Dataset entries:
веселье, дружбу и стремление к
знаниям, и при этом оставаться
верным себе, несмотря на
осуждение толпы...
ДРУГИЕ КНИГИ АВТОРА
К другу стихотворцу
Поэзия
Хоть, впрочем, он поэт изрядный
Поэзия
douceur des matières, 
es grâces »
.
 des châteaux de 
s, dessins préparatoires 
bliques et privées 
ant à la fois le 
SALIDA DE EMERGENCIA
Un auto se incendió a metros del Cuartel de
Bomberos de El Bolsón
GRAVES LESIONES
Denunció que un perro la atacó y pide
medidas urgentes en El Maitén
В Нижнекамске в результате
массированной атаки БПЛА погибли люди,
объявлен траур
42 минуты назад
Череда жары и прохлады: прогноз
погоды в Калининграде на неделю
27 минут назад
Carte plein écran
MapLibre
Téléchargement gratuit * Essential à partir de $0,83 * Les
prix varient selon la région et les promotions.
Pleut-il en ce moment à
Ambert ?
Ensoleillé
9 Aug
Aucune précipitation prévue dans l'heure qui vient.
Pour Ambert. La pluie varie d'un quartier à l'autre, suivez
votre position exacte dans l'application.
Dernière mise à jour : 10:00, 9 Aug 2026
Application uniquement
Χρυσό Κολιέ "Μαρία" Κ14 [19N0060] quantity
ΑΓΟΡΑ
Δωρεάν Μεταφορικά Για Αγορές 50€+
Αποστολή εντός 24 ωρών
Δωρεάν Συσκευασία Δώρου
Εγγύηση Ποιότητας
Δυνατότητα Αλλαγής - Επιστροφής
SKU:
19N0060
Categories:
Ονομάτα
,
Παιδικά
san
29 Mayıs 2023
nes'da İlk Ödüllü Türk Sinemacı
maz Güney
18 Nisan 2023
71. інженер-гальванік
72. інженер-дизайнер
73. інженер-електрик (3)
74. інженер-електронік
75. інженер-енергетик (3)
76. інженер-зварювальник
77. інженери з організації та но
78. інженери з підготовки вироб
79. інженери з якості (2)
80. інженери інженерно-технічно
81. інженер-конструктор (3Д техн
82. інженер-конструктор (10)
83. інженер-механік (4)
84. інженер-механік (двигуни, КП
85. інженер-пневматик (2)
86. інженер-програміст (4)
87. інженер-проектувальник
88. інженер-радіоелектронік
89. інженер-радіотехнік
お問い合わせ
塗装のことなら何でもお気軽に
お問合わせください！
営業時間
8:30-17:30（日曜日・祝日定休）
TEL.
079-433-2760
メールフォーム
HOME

▶ **Exercise**:
Please duplicate all of the lines above exactly, character for character.

▶ **Result of this task**:
веселье, дружбу и стремление к
знаниям, и при этом оставаться
верным себе, несмотря на
осуждение толпы...
ДРУГИЕ КНИГИ АВТОРА
К другу стихотворцу
Поэзия
Хоть, впрочем, он поэт изрядный
Поэзия
douceur des matières, 
es grâces »
.
 des châteaux de 
s, dessins préparatoires 
bliques et privées 
ant à la fois le 
SALIDA DE EMERGENCIA
Un auto se incendió a metros del Cuartel de
Bomberos de El Bolsón
GRAVES LESIONES
Denunció que un perro la atacó y pide
medidas urgentes en El Maitén
В Нижнекамске в результате
массированной атаки БПЛА погибли люди,
объявлен траур
42 минуты назад
Череда жары и прохлады: прогноз
погоды в Калининграде на неделю
27 минут назад
Carte plein écran
MapLibre
Téléchargement gratuit * Essential à partir de $0,83 * Les
prix varient selon la région et les promotions.
Pleut-il en ce moment à
Ambert ?
Ensoleillé
9 Aug
Aucune précipitation prévue dans l'heure qui vient.
Pour Ambert. La pluie varie d'un quartier à l'autre, suivez
votre position exacte dans l'application.
Dernière mise à jour : 10:00, 9 Aug 2026
Application uniquement
Χρυσό Κολιέ "Μαρία" Κ14 [19N0060] quantity
ΑΓΟΡΑ
Δωρεάν Μεταφορικά Για Αγορές 50€+
Αποστολή εντός 24 ωρών
Δωρεάν Συσκευασία Δώρου
Εγγύηση Ποιότητας
Δυνατότητα Αλλαγής - Επιστροφής
SKU:
19N0060
Categories:
Ονομάτα
,
Παιδικά
san
29 Mayıs 2023
nes'da İlk Ödüllü Türk Sinemacı
maz Güney
18 Nisan 2023
71. інженер-гальванік
72. інженер-дизайнер
73. інженер-електрик (3)
74. інженер-електронік
75. інженер-енергетик (3)
76. інженер-зварювальник
77. інженери з організації та но
78. інженери з підготовки вироб
79. інженери з якості (2)
80. інженери інженерно-технічно
81. інженер-конструктор (3Д техн
82. інженер-конструктор (10)
83. інженер-механік (4)
84. інженер-механік (двигуни, КП
85. інженер-пневматик (2)
86. інженер-програміст (4)
87. інженер-проектувальник
88. інженер-радіоелектронік
89. інженер-радіотехнік
お問い合わせ
塗装のことなら何でもお気軽に
お問合わせください！
営業時間
8:30-17:30（日曜日・祝日定休）
TEL.
079-433-2760
メールフォーム
HOME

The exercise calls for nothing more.